## Problem
Lines in the records below that contain the word "intellectual" must each be copied.

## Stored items
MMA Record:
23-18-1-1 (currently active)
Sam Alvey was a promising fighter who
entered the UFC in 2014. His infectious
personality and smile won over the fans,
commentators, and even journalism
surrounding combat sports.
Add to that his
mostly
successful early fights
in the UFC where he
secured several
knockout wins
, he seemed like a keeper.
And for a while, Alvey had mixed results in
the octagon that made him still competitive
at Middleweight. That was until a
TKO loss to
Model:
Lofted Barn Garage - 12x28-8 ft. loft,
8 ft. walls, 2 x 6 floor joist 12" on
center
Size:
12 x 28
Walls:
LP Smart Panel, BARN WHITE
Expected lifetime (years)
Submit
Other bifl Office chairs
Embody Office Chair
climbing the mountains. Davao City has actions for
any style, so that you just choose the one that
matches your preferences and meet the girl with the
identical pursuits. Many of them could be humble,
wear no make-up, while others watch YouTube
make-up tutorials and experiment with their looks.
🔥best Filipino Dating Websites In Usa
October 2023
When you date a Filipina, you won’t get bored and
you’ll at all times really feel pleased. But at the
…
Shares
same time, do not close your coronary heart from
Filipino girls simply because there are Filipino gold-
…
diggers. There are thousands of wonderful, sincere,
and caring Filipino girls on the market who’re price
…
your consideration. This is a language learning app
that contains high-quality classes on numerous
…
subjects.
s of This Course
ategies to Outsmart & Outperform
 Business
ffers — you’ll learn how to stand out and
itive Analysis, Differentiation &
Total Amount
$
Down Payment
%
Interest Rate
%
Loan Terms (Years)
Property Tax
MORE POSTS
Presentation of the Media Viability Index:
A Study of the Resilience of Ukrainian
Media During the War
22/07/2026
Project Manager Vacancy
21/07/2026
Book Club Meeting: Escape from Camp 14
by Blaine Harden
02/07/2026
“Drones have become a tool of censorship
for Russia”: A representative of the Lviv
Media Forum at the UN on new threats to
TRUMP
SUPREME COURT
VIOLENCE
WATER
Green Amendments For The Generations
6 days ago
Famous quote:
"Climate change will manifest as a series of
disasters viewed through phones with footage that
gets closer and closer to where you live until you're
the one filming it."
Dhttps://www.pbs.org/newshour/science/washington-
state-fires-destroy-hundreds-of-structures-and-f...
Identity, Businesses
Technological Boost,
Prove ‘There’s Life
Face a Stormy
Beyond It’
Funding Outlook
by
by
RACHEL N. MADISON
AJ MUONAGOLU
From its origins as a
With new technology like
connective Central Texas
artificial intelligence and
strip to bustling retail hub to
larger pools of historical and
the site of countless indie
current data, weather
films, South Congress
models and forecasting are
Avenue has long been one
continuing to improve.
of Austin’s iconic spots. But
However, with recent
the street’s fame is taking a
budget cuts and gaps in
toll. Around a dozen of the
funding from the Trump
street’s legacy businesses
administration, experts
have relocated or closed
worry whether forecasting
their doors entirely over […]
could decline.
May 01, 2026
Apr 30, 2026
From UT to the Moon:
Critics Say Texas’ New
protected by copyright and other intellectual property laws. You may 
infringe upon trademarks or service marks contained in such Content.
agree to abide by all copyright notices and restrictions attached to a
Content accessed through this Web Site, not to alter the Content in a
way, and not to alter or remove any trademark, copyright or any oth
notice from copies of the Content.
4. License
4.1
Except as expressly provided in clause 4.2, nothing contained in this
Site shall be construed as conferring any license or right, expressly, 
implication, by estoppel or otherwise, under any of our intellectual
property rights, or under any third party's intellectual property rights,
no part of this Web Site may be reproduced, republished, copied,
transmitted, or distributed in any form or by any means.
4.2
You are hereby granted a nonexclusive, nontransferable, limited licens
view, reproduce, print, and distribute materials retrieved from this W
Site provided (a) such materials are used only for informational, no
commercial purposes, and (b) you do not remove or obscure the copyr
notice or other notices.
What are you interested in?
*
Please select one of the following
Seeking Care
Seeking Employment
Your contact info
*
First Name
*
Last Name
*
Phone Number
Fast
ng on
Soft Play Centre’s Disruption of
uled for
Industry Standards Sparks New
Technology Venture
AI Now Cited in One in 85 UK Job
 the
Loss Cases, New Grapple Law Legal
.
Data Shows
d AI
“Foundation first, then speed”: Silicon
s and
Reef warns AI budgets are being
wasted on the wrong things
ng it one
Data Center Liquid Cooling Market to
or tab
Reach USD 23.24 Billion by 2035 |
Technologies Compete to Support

## Exercise solution
protected by copyright and other intellectual property laws. You may 
implication, by estoppel or otherwise, under any of our intellectual
property rights, or under any third party's intellectual property rights,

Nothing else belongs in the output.